=== WHAT THIS EXERCISE ASKS ===
A: Translate into French the following sentence from the tensor documentation excerpt below: "Process of unfolding is not used, so we implemented it so that unfolding and then folding a tensor would yield the same data."
B: Using the tensor documentation excerpt below, answer each question briefly:
(i) Which two tensor types share the same logic as the versions provided here?
(ii) Along what does the multidimensional index run in this kind of tensor?
(iii) Which function is implemented to calculate a column number from the given sequence?
C: Extend the tensor documentation excerpt below, a C++ header on folded and unfolded row-indexed tensors, beyond its final line.

=== EXCERPTED PASSAGE ===
· · ·

We provide both folded and unfolded versions. Their logic is perfectly the
same as in UFSTensor and FFSTensor with two exceptions. One has been already
mentioned, the multidimensional index is along the rows. The second are
conversions between the two types. Since this kind of tensor is used to
multiply (from the right) a tensor whose multidimensional index is
identified with columns, we will need a different way of a conversion. If
the multiplication of two folded tensors is to be equivalent with
multiplication of two unfolded, the folding of the right tensor must sum all
equivalent elements since they are multiplied with the same number from the
folded tensor. (Equivalent here means all elements of unfolded tensor
corresponding to one element in folded tensor.) For this reason, it is
necessary to calculate a column number from the given sequence, so we
implement getOffset(). Process of unfolding is not used, so we implemented
it so that unfolding and then folding a tensor would yield the same data. */
#ifndef RFS_TENSOR_HH
#define RFS_TENSOR_HH
#include "fs_tensor.hh"

· · ·

=== EXERCISE DATA ===
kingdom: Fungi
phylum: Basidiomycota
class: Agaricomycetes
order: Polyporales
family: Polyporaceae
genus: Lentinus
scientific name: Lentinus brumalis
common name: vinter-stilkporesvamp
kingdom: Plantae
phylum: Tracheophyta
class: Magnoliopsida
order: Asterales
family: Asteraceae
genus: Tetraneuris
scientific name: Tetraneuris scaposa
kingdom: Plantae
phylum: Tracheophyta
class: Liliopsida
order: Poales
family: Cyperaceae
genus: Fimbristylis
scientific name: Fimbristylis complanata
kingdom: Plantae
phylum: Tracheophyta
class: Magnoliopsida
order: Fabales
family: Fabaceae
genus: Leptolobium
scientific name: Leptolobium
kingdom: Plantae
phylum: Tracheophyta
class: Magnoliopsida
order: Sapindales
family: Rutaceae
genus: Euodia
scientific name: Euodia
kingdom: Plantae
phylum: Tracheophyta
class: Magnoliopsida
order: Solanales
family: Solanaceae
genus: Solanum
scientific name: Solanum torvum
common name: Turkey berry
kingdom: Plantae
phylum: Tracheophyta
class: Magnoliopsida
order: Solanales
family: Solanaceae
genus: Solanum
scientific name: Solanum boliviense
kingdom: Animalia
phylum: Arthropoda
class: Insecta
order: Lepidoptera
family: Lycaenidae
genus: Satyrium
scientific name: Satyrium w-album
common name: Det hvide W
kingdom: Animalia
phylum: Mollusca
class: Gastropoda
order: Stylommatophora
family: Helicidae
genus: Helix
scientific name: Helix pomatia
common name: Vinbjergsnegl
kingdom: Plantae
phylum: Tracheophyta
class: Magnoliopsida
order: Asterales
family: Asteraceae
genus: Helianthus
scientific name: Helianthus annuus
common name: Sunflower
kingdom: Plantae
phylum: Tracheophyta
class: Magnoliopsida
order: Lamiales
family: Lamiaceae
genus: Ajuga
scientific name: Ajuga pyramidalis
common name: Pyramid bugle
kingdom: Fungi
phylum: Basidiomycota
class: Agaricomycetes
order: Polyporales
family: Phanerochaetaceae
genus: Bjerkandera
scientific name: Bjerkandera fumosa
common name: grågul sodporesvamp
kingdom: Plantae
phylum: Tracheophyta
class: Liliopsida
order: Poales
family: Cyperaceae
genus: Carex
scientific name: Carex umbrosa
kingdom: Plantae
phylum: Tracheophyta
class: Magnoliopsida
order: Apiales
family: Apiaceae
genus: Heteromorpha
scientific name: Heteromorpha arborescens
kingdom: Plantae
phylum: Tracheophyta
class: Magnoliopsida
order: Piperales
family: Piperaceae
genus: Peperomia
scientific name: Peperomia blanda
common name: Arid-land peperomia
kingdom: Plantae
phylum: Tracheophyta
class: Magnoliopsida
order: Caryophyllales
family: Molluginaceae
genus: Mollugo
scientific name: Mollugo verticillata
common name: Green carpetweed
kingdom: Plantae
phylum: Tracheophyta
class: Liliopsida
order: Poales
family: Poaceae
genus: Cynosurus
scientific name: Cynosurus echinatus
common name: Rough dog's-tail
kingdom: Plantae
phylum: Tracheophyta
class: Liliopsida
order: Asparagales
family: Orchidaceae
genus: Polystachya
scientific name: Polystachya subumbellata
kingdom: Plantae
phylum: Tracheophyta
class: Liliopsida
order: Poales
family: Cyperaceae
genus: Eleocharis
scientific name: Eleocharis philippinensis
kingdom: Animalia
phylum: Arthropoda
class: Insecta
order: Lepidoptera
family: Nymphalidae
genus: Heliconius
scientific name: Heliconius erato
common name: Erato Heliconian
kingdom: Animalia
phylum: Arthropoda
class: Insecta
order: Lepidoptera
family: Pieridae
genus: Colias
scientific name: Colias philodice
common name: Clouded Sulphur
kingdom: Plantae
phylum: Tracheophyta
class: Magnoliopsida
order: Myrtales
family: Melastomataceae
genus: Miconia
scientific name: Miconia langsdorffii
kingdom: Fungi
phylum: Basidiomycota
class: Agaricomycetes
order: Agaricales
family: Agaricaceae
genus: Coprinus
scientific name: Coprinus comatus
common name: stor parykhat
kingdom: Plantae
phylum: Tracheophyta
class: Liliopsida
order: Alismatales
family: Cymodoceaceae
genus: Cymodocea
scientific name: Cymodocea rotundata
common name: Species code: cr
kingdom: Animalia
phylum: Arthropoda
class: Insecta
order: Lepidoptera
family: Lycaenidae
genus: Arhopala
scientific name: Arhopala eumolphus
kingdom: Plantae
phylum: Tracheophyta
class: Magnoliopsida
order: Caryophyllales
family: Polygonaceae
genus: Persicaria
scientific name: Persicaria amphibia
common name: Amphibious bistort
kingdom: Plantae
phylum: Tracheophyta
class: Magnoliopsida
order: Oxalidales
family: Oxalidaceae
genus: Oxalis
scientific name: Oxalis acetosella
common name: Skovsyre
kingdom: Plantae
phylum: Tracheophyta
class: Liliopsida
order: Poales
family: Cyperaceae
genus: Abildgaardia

· · ·

=== WRITTEN ANSWERS ===
A: Le processus de dépliage n'est pas utilisé ; nous l'avons donc implémenté de sorte que déplier puis replier un tenseur produise les mêmes données.

B:
(i) UFSTensor and FFSTensor.
(ii) Along the rows.
(iii) getOffset().

C:
#include "symmetry.hh"
#include "tensor.hh"
/* This is straightforward and very similar to UFSTensor. */
class FRTensor;
class URTensor : public UTensor
{
int nv;
public:
URTensor(int c, int nvar, int d) :
UTensor(indor::along_row, IntSequence(d, nvar), UFSTensor::calcMaxOffset(nvar, d), c, d),
nv(nvar)
{
}
URTensor(const URTensor&) = default;
URTensor(URTensor&&) = default;
explicit URTensor(const FRTensor& ft);
~URTensor() override = default;
void increment(IntSequence& v) const override;
void decrement(IntSequence& v) const override;
[[nodiscard]] std::unique_ptr<FTensor> fold() const override;
[[nodiscard]] int getOffset(const IntSequence& v) const override;
[[nodiscard]] int
nvar() const
{
return nv;
}
[[nodiscard]] Symmetry
getSym() const
{
return Symmetry {dimen()};
}
};
/* This is straightforward and very similar to FFSTensor. */
class FRTensor : public FTensor
{
int nv;
public:
FRTensor(int c, int nvar, int d) :
FTensor(indor::along_row, IntSequence(d, nvar), FFSTensor::calcMaxOffset(nvar, d), c, d),
nv(nvar)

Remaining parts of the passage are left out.